Sebenarnya, apa yang diharapkan oleh orang-orang yang terlalu fanatik terhadap tokoh-tokoh politik zaman sekarang ini. Terlebih lagi fanatik terhadap elitnya. Terlebih lagi, mereka baru-baru saja saling sikut, saling sandra, saling merasa bahwa dirinya yang terbaik dan merasa didukung kelompok tertentu.
Yang satu mengklaim bahwa dirinya orang yang paling pancasilais, pluralis, nasionalis, tapi di sisi lain memilih seorang yang sebenarnya membuat klaim itu sendiri runtuh seruntuh-runtuhnya.
Yang satu lagi mengklaim bahwa mereka yang paling pas dan cocok untuk ke depan, tapi di sisi lain bukan memilih tokoh siapa yang memiliki gagasan terbaik, tapi memilih siapa yang memiliki modal paling banyak.
Di level politik paling bawah—grassroots dan sebagainya—mereka sudah membawa klaim kebenaran, mereka sudah terlanjur saling baku hantam dengan saudaranya sendiri membabi-buta. Syukur-syukur itu adalah adu program dan gagasan, tapi yang lebih menjijikkan mereka saling serang agama, keluarga, status hubungan, kadar keimanan ibadah seseorang, dan hal-hal konyol yang sebenarnya tidak perlu diperdebatkan.
Sebuah kalimat yang sering kita dengar, dan kita patut menyetujuinya: bahwa semua yang berlebihan itu memang tidak baik.
Mau benci terhadap politik karena kotor, sangat boleh-boleh saja dan tanpa harus saling menghina juga. Mau suka terhadap politik, boleh juga, meski kita tahu bagaimana nantinya kehidupan di sana dan tidak perlu juga berkelahi dengan mereka yang berbeda pendapat.
Mau dipimpin siapapun yang akan mengemudikan kapal yang besar ini, saya pikir, beberapa hal tetap akan berjalan seperti biasanya.
Tetap ada orang-orang harus bekerja seperti biasa untuk mengisi makan sehari-hari.
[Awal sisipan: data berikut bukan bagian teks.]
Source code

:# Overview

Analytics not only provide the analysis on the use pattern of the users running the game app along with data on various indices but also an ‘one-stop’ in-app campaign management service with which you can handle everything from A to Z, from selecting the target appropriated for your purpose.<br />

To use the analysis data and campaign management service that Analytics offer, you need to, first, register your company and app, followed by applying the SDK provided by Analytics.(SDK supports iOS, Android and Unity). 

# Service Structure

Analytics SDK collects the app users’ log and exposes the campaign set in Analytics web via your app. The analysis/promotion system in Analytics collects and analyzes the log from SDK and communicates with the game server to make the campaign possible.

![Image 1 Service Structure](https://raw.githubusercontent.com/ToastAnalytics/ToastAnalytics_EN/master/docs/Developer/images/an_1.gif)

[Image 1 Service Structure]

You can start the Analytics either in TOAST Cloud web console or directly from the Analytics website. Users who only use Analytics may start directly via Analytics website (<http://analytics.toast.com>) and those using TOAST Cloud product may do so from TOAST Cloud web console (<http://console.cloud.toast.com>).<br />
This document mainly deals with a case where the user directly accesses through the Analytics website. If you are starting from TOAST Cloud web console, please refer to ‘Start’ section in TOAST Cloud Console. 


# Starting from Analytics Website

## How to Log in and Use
Ada pemodal yang semakin kaya, ada buruh yang tenaganya dihisap seperti biasanya dan mereka masih sulit menjangkau hidup yang layak.
Ada petani dengan konflik agrarianya dan tuan tanah. Ada pelanggaran HAM yang tidak akan kunjung terselesaikan, malah muncul lagi pelanggaran HAM baru dan tetap saja tidak terselesaikan.
Ada minoritas yang hak-haknya terabaikan. Ada polisi, penegak hukum, undang-undang, tapi keadilan justru tidak ada. Semua, iya semua—akan tetap berjalan seperti biasanya.
Di zaman sekarang, belum ada tokoh politik yang superior yang bisa (baca: mau) mengatasi masalah-masalah di atas. Mereka masih saja mengklaim dan mulut mereka berkata akan membawa kesejahteraan rakyat.
Di sisi lain, mata mereka buta terhadap masalah-masalah kecil di depan mata, tangan mereka mengatur bidak-bidak catur untuk melanggengkan bisnis kroni dan politik balas budi untuk para pendukung.
Saudara terdekat kita yang fanatik terhadap tokoh politik, sudah saling adu jotos dan bersorak-sorai. Dan mereka lupa bahwa saudaranya yang lain sedang memperjuangkan hak hidupnya—ya, hak mereka untuk hidup saja masih sulit.